2. Couch
I was probably 16 or 17 when we went to go see the Laughing Hyenas play at a house party in Ann Arbor. I was always trying to find kind the crazier, weirder punk music – I remember ordering Alice Donut record from Alternative Tentacles just because there was an ad in Thrasher that said ‘New York’s weirdest!’ or something. Laughing Hyenas weren’t like a regular punk band, so we went to see them. Laughing Hyenas were the biggest band in Ann Arbor at that time, so it was just crazy, packed with skaters, punks, freaks, weirdos and hippies. There were way too many people in this tiny basement. This is where I would see a lot of people who ended up becoming friends. There was a crust punk guy named John Rastafari, who was guarding the furnace, and there were people guarding the Laughing Hyenas because there were just so many kids in there, and everyone’s just pushing and freaking out. There was this band opening called Couch that none of us knew, and who didn’t have a record out yet. I remember the first thing I noticed was they were all wearing suits, and one guy walks by carrying a keytar. They were about 10 years older than us and had these nerdy glasses, and then they just started freaking out.

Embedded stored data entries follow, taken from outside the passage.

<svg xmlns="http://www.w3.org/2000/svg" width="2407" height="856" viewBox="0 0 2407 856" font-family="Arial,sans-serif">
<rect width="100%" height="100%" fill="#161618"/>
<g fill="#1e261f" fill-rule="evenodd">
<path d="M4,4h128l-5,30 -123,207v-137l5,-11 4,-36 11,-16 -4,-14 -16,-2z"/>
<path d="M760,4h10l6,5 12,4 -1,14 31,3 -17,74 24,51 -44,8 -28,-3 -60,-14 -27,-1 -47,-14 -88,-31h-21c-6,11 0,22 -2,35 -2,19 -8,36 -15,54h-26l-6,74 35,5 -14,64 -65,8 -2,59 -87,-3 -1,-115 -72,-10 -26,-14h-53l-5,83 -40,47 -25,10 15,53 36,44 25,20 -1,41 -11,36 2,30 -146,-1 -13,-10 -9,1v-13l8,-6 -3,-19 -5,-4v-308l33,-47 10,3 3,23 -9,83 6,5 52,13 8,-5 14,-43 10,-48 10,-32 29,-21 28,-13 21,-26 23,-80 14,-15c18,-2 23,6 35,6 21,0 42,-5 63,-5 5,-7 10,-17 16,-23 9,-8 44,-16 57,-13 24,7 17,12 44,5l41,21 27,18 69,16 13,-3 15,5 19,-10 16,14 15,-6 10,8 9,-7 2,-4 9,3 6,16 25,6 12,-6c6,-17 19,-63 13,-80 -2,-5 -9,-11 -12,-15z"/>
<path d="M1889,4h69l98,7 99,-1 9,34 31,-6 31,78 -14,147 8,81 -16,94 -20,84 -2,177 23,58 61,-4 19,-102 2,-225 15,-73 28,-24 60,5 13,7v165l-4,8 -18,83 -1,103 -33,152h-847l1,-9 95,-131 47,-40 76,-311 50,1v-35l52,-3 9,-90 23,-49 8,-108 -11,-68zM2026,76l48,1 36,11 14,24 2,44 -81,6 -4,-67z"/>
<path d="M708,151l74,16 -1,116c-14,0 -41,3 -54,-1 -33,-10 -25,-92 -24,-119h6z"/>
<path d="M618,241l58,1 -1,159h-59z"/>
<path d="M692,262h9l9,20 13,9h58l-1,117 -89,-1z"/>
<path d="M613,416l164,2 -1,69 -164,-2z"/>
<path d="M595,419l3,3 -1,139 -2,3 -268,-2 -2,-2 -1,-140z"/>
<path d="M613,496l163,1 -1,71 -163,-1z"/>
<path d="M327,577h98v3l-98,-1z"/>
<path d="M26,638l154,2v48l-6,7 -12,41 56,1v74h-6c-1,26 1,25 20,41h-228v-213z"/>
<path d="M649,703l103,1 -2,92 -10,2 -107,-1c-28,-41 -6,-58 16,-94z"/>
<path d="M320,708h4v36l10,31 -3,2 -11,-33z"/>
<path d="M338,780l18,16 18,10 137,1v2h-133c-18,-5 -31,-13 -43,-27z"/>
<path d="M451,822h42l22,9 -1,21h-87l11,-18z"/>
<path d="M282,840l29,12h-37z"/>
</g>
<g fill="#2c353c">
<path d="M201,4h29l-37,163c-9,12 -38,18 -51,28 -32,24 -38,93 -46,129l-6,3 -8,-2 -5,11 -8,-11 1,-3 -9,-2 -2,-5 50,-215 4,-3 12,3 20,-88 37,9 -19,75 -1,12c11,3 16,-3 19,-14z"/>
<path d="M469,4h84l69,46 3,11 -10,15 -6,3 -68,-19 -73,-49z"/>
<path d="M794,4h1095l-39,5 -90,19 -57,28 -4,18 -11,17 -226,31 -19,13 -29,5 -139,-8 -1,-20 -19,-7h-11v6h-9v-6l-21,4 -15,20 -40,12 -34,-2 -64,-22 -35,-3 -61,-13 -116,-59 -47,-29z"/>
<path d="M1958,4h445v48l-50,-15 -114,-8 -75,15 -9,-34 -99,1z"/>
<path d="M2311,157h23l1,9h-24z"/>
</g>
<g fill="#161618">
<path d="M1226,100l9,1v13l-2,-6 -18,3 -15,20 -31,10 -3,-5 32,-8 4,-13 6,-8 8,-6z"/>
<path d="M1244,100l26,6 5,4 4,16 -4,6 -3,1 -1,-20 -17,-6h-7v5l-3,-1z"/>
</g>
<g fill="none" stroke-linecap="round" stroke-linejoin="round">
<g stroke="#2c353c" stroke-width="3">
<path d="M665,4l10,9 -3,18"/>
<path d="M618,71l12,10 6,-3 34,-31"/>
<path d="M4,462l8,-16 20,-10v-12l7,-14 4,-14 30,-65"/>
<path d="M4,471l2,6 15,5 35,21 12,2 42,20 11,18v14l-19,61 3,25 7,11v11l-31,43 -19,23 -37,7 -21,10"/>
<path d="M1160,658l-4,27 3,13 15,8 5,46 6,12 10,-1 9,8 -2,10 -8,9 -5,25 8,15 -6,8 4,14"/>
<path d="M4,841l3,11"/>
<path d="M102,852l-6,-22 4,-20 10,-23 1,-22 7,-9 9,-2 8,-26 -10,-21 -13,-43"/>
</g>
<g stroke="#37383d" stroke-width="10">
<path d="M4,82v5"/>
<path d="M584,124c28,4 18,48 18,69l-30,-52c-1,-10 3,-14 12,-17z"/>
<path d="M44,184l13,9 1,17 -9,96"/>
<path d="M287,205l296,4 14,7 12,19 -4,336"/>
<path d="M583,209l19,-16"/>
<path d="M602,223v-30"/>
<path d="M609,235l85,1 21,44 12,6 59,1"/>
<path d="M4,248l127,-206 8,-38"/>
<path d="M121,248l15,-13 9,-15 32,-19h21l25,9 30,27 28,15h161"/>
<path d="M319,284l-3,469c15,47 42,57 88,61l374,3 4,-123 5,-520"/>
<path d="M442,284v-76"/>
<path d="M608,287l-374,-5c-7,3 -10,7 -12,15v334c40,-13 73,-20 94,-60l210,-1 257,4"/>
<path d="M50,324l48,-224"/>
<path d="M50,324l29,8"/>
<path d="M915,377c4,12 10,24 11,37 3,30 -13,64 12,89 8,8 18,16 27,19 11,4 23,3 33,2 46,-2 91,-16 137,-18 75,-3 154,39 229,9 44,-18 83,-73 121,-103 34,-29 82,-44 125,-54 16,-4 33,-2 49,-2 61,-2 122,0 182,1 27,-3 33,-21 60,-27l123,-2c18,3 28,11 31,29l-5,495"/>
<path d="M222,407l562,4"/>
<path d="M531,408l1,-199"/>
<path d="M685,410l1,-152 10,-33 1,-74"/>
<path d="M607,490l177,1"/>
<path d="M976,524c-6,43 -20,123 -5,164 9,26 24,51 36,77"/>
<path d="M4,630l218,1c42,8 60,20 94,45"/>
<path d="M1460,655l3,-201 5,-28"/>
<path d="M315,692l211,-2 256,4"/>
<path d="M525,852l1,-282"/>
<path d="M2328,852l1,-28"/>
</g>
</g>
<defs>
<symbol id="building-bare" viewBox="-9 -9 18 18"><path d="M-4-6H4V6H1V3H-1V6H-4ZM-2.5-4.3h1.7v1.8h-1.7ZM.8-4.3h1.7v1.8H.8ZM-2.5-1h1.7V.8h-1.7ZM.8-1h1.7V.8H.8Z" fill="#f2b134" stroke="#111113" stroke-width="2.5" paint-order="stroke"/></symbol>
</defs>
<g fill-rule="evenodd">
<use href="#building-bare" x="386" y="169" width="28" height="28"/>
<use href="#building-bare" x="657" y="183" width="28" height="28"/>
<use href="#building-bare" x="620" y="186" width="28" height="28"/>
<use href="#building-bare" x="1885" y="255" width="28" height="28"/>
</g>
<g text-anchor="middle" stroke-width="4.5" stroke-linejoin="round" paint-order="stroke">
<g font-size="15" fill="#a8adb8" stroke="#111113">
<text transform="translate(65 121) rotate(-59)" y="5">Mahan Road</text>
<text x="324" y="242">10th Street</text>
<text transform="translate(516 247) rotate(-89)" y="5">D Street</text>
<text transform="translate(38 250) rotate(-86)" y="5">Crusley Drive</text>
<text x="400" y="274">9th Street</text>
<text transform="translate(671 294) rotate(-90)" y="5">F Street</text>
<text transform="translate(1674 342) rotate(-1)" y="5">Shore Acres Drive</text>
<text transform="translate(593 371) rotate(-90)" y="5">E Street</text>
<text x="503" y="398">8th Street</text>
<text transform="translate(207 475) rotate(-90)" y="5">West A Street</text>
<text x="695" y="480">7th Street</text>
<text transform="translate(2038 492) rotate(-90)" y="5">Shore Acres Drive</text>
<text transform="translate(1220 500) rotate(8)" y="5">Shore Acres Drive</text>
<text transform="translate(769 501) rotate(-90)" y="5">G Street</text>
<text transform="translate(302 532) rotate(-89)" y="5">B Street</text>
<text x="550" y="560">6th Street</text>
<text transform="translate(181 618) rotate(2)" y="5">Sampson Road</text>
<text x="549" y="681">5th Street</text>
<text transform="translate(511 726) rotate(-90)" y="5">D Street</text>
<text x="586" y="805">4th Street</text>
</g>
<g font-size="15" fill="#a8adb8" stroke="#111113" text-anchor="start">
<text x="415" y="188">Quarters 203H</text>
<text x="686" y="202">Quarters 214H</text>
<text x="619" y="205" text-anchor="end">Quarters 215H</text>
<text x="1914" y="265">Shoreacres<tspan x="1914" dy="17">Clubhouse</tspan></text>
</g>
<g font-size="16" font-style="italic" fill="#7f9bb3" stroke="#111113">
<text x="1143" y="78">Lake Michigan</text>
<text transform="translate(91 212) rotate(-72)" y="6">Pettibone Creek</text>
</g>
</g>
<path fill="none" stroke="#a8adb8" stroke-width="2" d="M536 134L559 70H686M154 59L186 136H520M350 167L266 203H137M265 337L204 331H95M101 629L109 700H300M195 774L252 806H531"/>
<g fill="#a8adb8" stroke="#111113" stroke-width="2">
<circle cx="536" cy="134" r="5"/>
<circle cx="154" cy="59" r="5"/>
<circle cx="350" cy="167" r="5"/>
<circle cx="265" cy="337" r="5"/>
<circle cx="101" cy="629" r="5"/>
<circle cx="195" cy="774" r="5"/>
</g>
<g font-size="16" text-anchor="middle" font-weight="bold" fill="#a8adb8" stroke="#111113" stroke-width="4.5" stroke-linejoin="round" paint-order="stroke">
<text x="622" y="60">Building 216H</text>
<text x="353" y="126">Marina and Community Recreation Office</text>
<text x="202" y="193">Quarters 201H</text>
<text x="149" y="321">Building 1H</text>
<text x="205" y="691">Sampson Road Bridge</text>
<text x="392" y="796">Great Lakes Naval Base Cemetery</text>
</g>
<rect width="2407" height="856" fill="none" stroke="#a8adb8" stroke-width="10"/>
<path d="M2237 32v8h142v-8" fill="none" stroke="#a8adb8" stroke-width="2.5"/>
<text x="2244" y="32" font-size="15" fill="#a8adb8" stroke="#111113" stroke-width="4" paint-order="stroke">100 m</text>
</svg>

A couple of months later, I went to Schoolkids [records] in Ann Arbor, and saw they had a 7" of this band Couch. I wondered how this band could even have a record out, but I bought it and remembered a couple of things from the show, I’m like, these are songs?!
Did you come out kind of feeling like the world and changed? Was it one of those shows?
Yeah, absolutely. We would have these little gigs – my friends’ band Brown Hornet would play at a golf course in my hometown every other Friday night, but it was just 15 kids or something. This was a whole other world, you know? Me and my buddy Justin had a band called Galen, and after the Couch show we were like, ‘we don’t play chords anymore’. Justin restringed his guitar, so he couldn’t play normally and made up his own special tuning.
I ended up joining Couch in 1995 and going on a west coast tour with them as their drummer. I got to play gigs with all my favourite bands, like Caroliner and the Icky Boyfriends. It was the first tour I’d been on that wasn’t just a long weekend – I think it was 3 weeks. One of the funnest times ever. I was 18 at the time so a couple of gigs got cancelled because the venue found out I was underage. Jim Magas and Pete Larson from Couch kind of became my underground music mentors, turning me on to Bananafish Magazine, Japanese noise and RRR and Chocolate Monk, Blackjack Records… I remember Pete said: “Ya just send a tape of you vacuuming the carpet and Chocolate Monk will put it out!”